Why does this matter? Because real circuits don't change all bits simultaneously. In ordinary binary, going from 7 (0111) to 8 (1000) flips four bits. If those four bits don't transition at exactly the same instant (and they never do), an observer reading mid-transition might briefly see 1111 or 0000 or any other intermediate. In a Gray code, since only one bit flips at a time, the worst you can read mid-transition is the current value or the next one, never something wild.

Gray code shows up in:

  • Rotary encoders, where slight optical-sensor misalignment between bits would otherwise cause two transitions to appear unsynchronized. With Gray, no glitches.
  • K-maps, which we will meet in Section 4. The Gray ordering of rows and columns is what makes adjacent cells differ in exactly one variable.
  • Asynchronous clock-domain crossings, where a counter incrementing in one clock domain is sampled by another. If the counter is Gray-coded, the sampler always reads either the old or the new value, never garbage. This is so common that high-speed FIFO designs almost universally use Gray-coded read/write pointers.

2.8 Error detection and correction

Bits get flipped. By cosmic rays. By aging chips. By manufacturing defects. By radiation in space. By rowhammer attacks. We can detect (and sometimes correct) these flips by adding redundancy.

Parity bit. Append one bit chosen so the total number of 1s is either even (even parity) or odd (odd parity). Single-bit flips change the count by 1, breaking parity, and are detected. A two-bit flip slips through. Older RAM modules used parity, and serial protocols (UART, RS-232) often have an optional parity bit per byte.

Hamming code. Place multiple parity bits at power-of-2 positions in the codeword (positions 1, 2, 4, 8, …). Each parity bit covers a specific subset of the data bits in a clever interlocking pattern. With enough parities, any single bit flip (anywhere in the data or parities) leaves a unique "syndrome" that points at exactly which bit flipped, letting you correct it. The (7, 4) Hamming code carries 4 data bits in 7 total bits, a 75% overhead, and corrects any single-bit error.
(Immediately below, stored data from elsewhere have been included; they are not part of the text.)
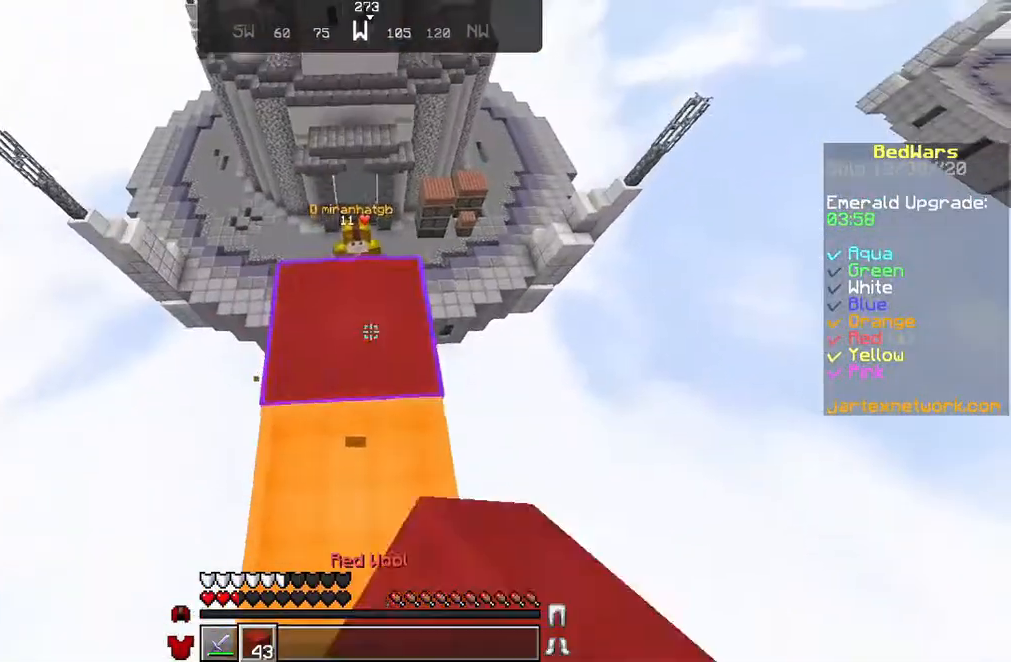
{"keys": ["a"], "mouse": [], "events": [[33, "mouse_right", "up"], [266, "mouse_left", "down"], [400, "mouse_left", "up"]]}
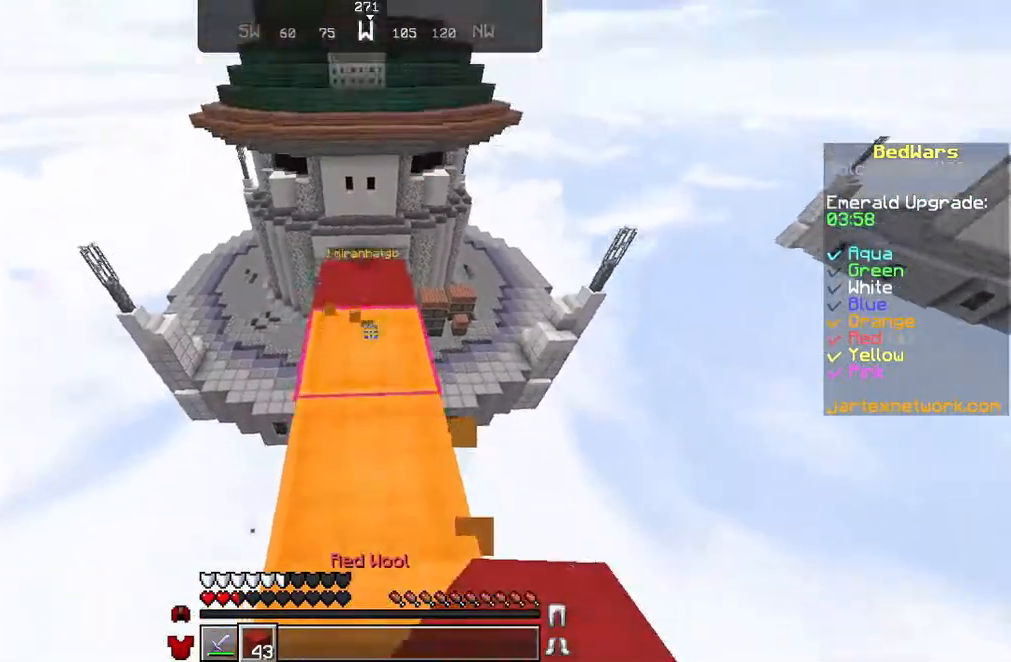
{"keys": ["a"], "mouse": [], "events": [[67, "mouse_right", "down"], [200, "mouse_right", "up"], [334, "mouse_right", "down"], [367, "mouse_right", "up"]]}
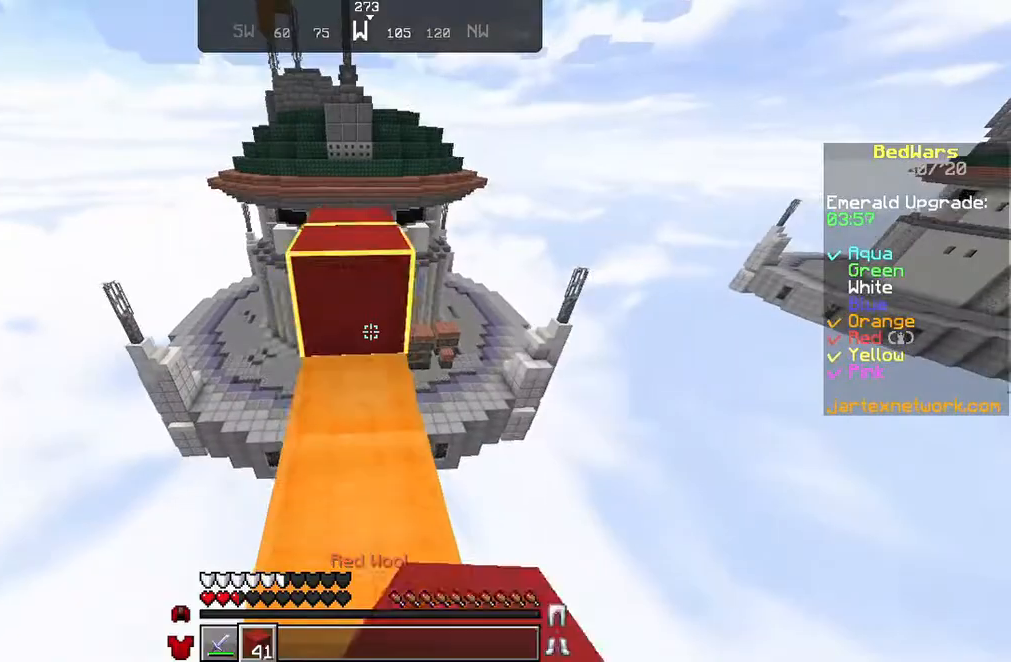
{"keys": ["z"], "mouse": [], "events": [[66, "a", "up"], [166, "mouse_right", "down"], [233, "mouse_right", "up"], [467, "z", "down"]]}
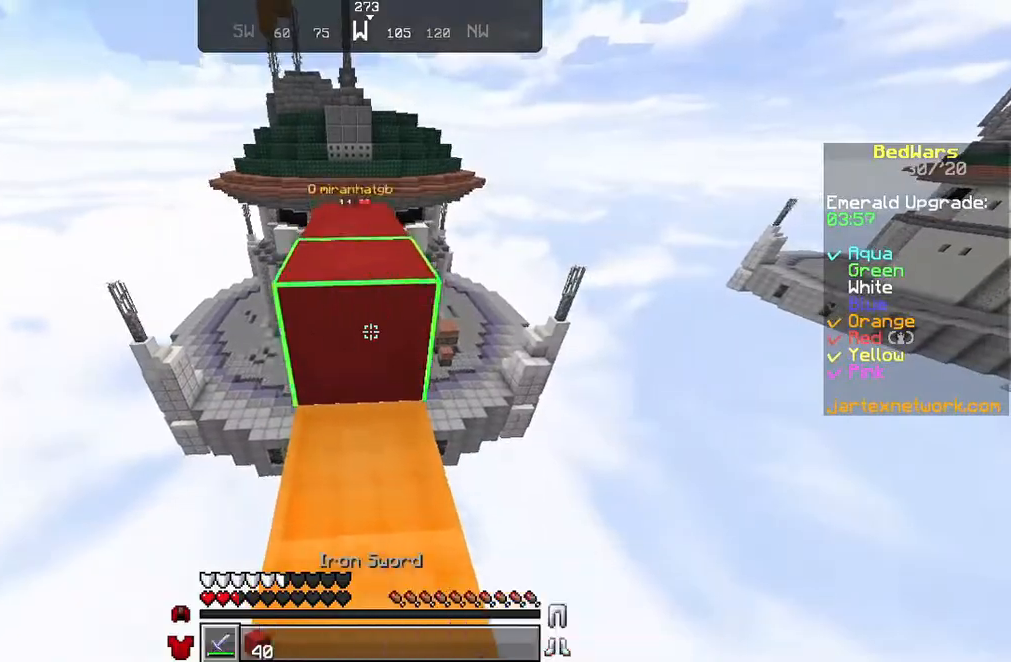
{"keys": ["z"], "mouse": ["left"], "events": [[300, "mouse_left", "down"], [400, "mouse_left", "up"], [500, "mouse_left", "down"]]}
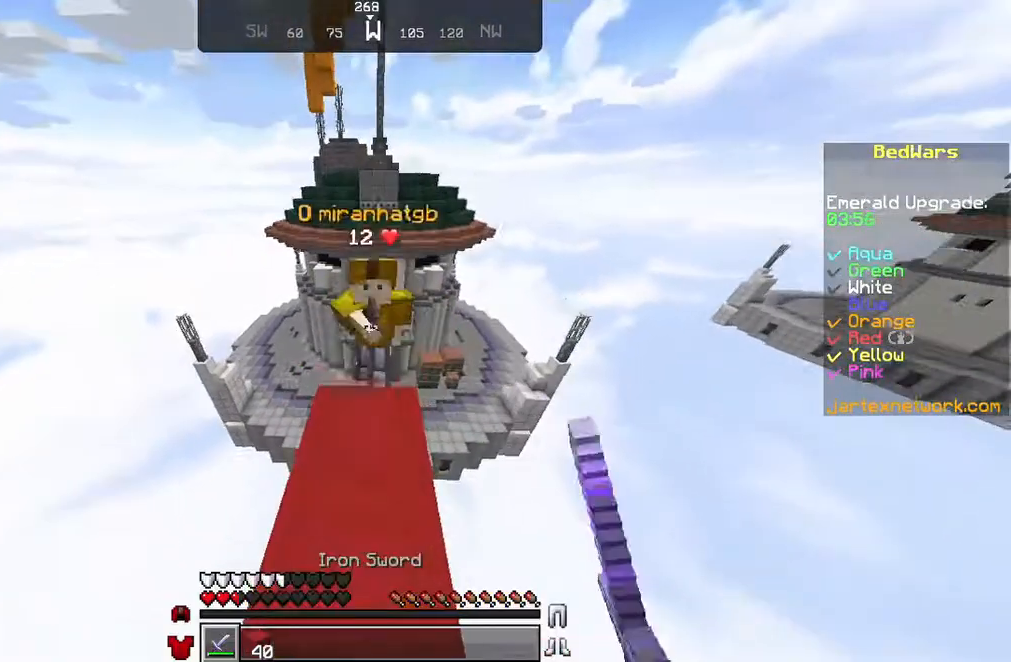
{"keys": ["a"], "mouse": ["left"], "events": [[34, "mouse_left", "up"], [101, "mouse_left", "down"], [234, "z", "up"], [301, "a", "down"], [301, "mouse_left", "up"], [401, "mouse_left", "down"], [434, "mouse_left", "up"], [468, "mouse_left", "down"]]}
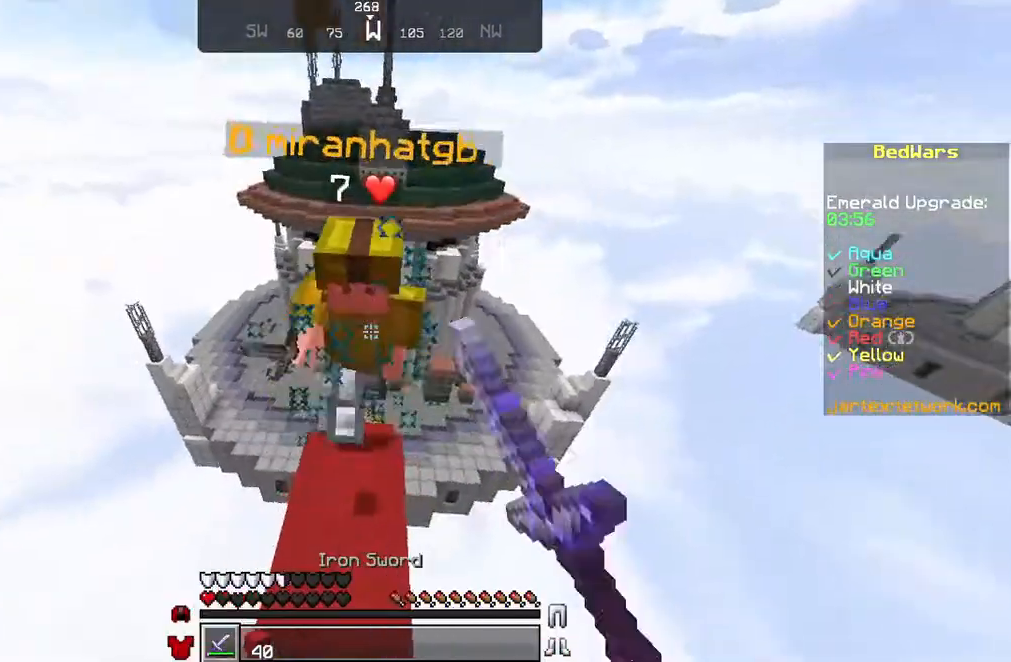
{"keys": [], "mouse": [], "events": [[67, "mouse_left", "up"], [100, "a", "up"], [267, "z", "down"], [400, "z", "up"]]}
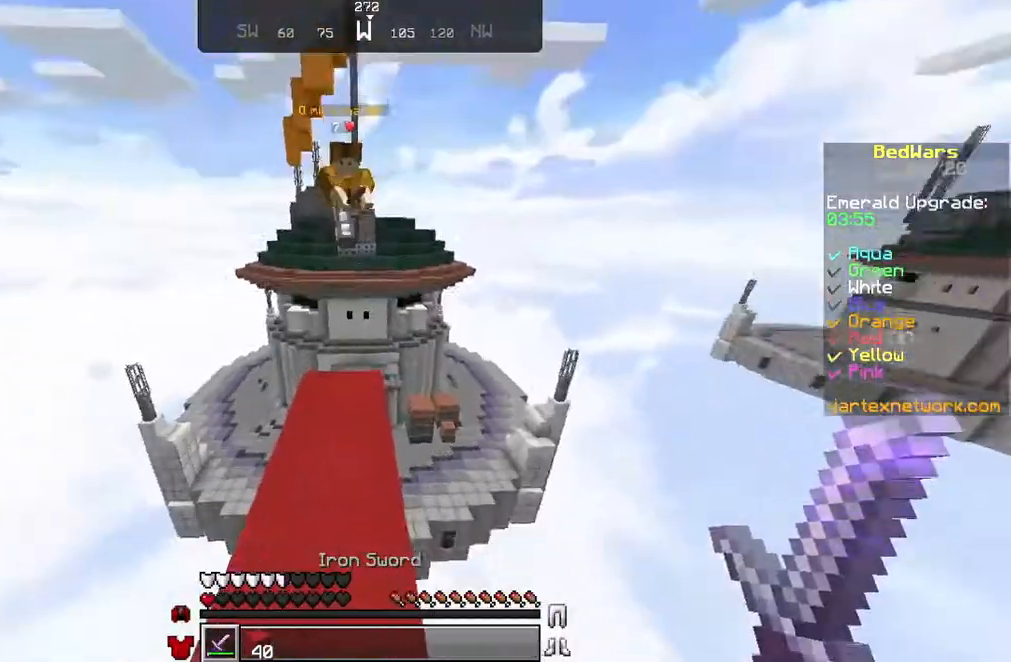
{"keys": [], "mouse": [], "events": []}
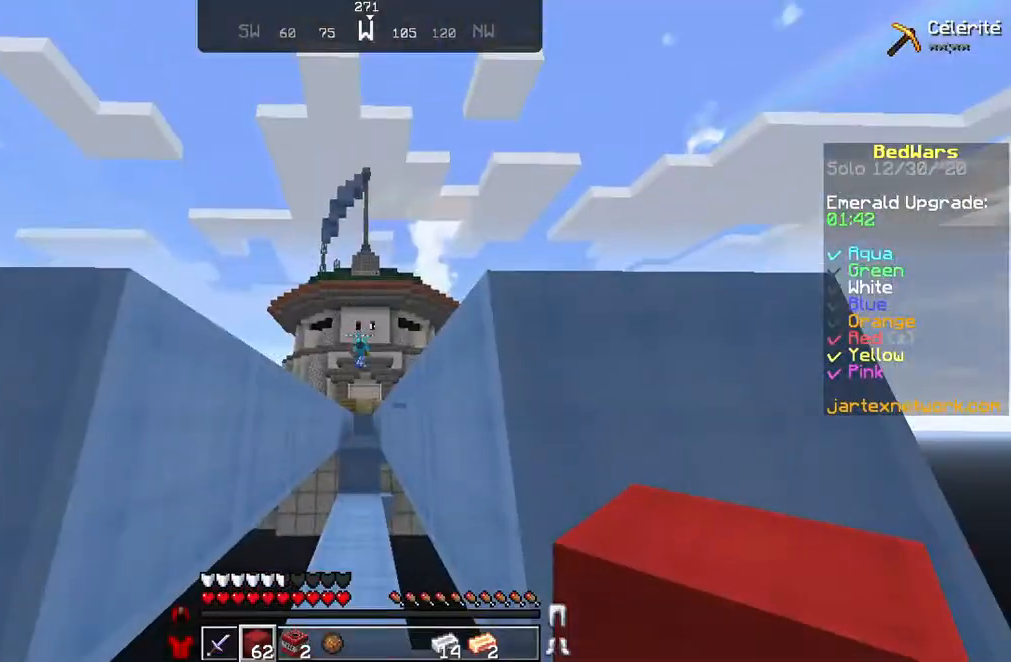
{"keys": [], "mouse": [], "events": []}
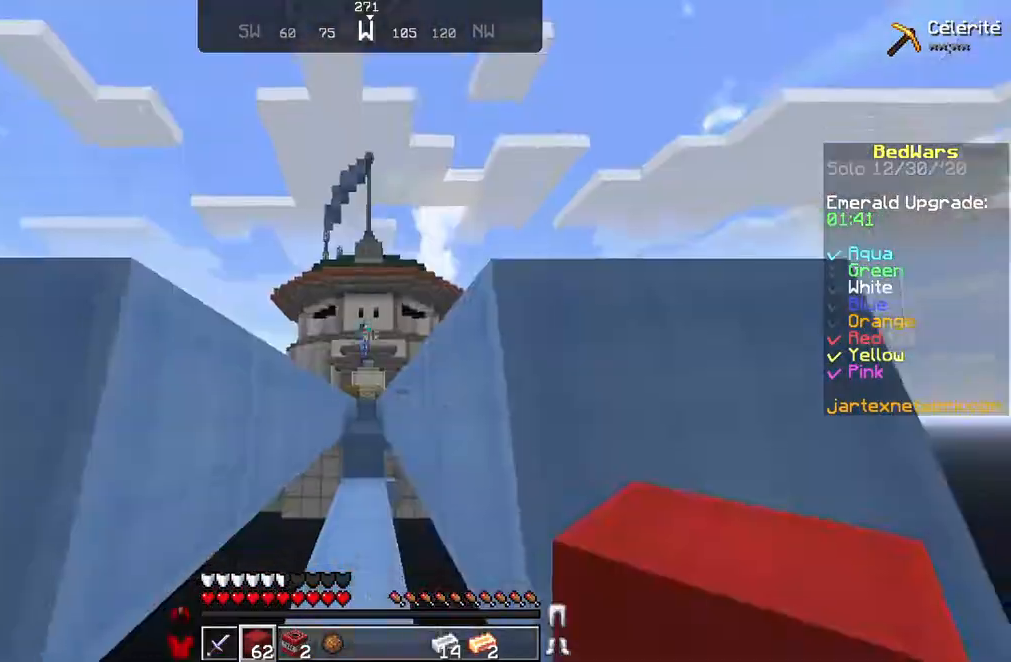
{"keys": [], "mouse": [], "events": [[201, "mouse_left", "down"], [267, "mouse_left", "up"], [267, "z", "down"], [468, "z", "up"]]}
ECC RAM uses Hamming-derivative codes. Server memory typically encodes 64 data bits with 8 parity bits (a (72, 64) code) for SECDED: single-error correct, double-error detect. Spacecraft memories use even stronger codes because cosmic rays at high altitude flip bits a thousand times more often than at sea level.

Reed-Solomon, BCH, LDPC are more powerful codes that correct multiple errors at once. CDs use Reed-Solomon to recover from scratches; Wi-Fi, 5G, and deep-space probes use LDPC to push close to the Shannon limit. We will see these in detail in the Digital Communications chapter.

Hardware-security tie-in: rowhammer. Repeatedly hammering a row of DRAM with reads can flip bits in adjacent rows by capacitive disturbance. ECC makes rowhammer harder but not impossible. Multi-bit flips in the same word can occasionally slip past single-error correction. Recent attacks (TRRespass, half-double rowhammer) target ECC and chipkill DRAM specifically. Servers handling cryptographic keys are increasingly deploying stronger codes (chipkill, ChipSparing, on-die ECC) and refresh-rate randomization to counter this.